How many nameservers should my domain have?

Your domain should have at least 2 nameservers (NS records) for redundancy. If one nameserver goes down, the other can still respond to DNS queries. Most DNS providers assign 2-4 nameservers. Having only 1 nameserver is flagged as a warning because it creates a single point of failure that could make your entire domain unreachable.

Can I validate DNS records for any domain?

Yes, you can validate DNS records for any publicly registered domain. DNS records are public information, so you can check the health of any domain including your own, a competitor's, or a domain you're considering purchasing. Simply enter the domain name and the tool will run all 17 checks automatically.

What is the SOA record and why is it checked?

The SOA (Start of Authority) record contains essential zone information including the primary nameserver, admin contact, serial number, and timing parameters (refresh, retry, expire). It's checked because a valid SOA record is required for proper DNS zone management. Invalid serial numbers or out-of-range timing values indicate misconfiguration.

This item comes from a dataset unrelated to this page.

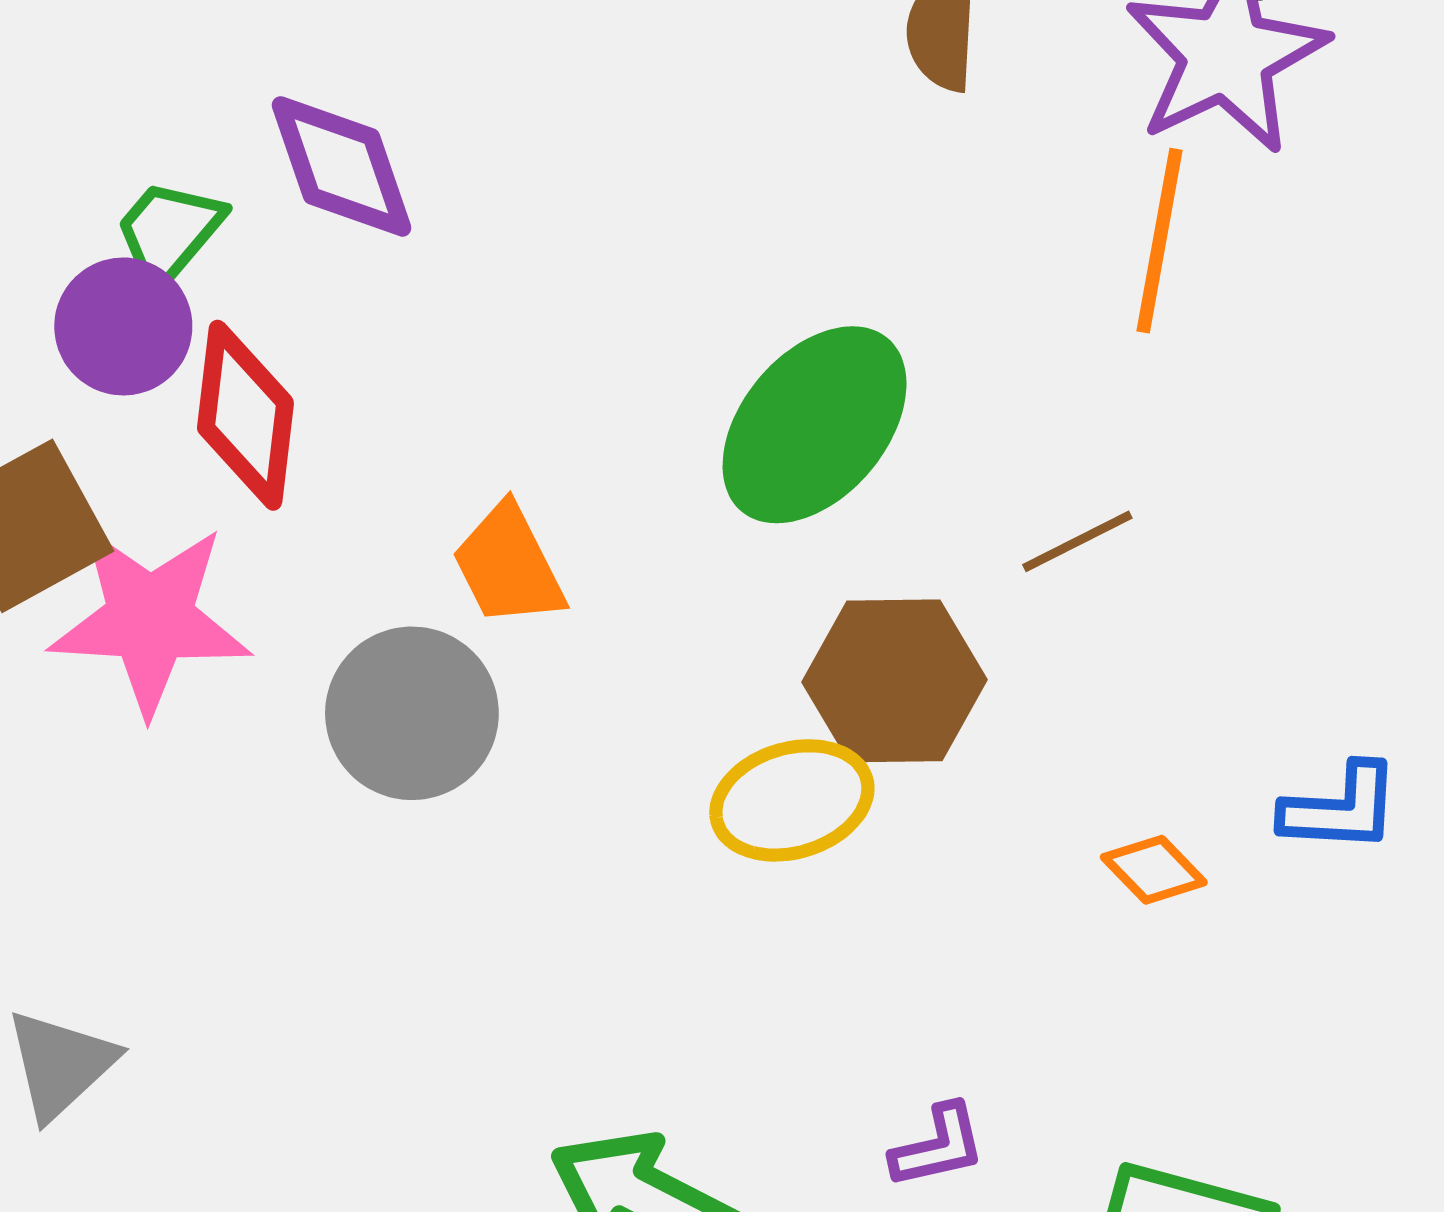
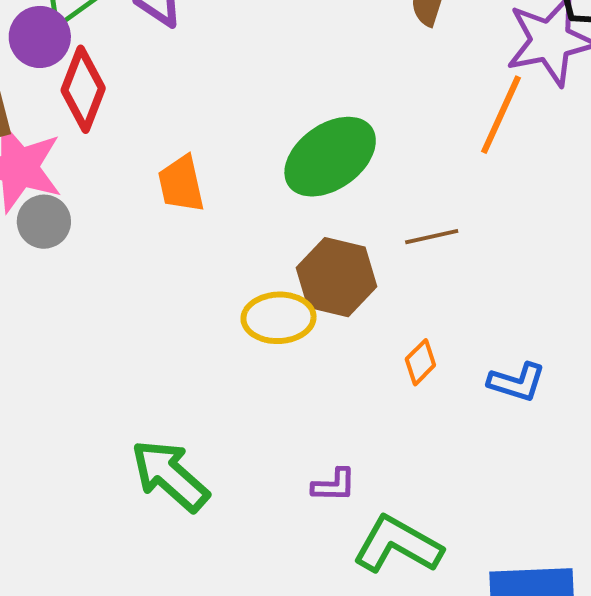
gray circle: (412, 713) -> (44, 222), moved, size x0.7
orange diamond: (1154, 870) -> (420, 362), moved, turned 75
purple L-shape: (938, 1146) -> (334, 485), moved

How often should I run domain validation checks?

Run domain validation after any DNS changes (nameserver updates, adding records, enabling DNSSEC). For ongoing monitoring, check monthly or quarterly. Also validate when you notice email delivery issues, website accessibility problems, or security alerts. Regular validation catches configuration drift and ensures your DNS stays healthy.